Page:Max Havelaar Or The Coffee Sales of the Netherlands Trading Company Siebenhaar.djvu/61

From Wikisource
Jump to navigation Jump to search
This page has been proofread, but needs to be validated.
Max Havelaar
45

Often, when coming along that road, I felt as if in one place or another I should find a coach with travellers from the last century, who had sunk into the mud and been forgotten. Yet this never happened. I must suppose, therefore, that all who ever came this way arrived at last at their destination.

One would make a decided mistake if one imagined one could form a conception of the entire main road through Java from the character of this road in Lebak. The real highroad with its many branches, which Marshal Daendels had constructed with considerable sacrifice of life, is indeed a magnificent piece of work, and one is amazed at the energy of the man who, in spite of all the obstacles which his envious opponents in the motherland placed in his way, dared brave the unwillingness of the populations and the discontent of the Chiefs, in order to bring something into existence which to this day excites and deserves the admiration of every visitor.

As a consequence, no post-horse service in Europe—not even in England, Russia or Hungary—could be compared with that in Java. Across high mountain-backs, on the edge of precipices that make one shudder, the heavily packed mail-coach flies onward in an even gallop. The driver sits as though nailed to the box, for hours, nay for whole days at a stretch, and wields the heavy whip with an iron arm. He knows exactly how to calculate where and how much he must hold back the plunging horses, in order that, after a headlong flight down a mountain-slope, at yonder turning. . .

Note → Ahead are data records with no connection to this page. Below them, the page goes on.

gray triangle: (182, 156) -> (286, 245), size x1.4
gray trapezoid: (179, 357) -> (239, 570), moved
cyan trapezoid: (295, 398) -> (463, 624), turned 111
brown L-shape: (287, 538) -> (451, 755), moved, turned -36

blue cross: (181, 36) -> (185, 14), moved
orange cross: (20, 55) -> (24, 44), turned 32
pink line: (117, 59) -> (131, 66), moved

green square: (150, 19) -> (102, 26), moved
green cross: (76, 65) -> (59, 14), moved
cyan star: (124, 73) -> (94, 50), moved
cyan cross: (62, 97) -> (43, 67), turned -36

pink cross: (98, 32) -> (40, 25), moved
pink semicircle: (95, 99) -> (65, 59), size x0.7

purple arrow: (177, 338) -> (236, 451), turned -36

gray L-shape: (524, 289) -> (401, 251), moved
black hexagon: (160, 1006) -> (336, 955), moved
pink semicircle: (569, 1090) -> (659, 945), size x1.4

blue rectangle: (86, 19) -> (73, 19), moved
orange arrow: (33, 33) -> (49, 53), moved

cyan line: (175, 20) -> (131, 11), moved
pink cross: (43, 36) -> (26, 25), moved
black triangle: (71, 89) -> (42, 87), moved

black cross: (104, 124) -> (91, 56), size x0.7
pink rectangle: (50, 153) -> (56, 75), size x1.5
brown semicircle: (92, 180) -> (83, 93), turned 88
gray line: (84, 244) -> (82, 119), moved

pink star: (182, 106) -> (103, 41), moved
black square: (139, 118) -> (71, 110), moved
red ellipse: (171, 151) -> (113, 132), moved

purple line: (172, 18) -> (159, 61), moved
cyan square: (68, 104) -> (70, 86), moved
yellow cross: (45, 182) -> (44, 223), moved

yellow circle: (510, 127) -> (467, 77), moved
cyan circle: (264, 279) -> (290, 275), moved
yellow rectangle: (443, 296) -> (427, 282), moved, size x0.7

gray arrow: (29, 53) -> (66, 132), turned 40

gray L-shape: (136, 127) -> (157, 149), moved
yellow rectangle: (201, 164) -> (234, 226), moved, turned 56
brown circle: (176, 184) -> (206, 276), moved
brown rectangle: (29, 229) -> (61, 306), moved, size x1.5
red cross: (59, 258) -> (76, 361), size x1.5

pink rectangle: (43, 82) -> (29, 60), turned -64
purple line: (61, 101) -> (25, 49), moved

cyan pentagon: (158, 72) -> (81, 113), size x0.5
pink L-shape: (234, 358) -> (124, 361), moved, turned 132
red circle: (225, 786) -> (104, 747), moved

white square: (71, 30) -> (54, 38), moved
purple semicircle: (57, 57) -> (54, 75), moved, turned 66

“Great God, the road is . . . gone! We are going down into the precipice,” shrieks the inexperienced traveller, “there is no road . . . there is only the abyss!”

Yes, so it seems. The road bends, and just when one galloping leap more would make the leaders lose their foothold, the horses turn off, and swing the coach round the corner. They fly up the mountain-rise, which a moment before you did not see, and . . . the precipice lies behind you.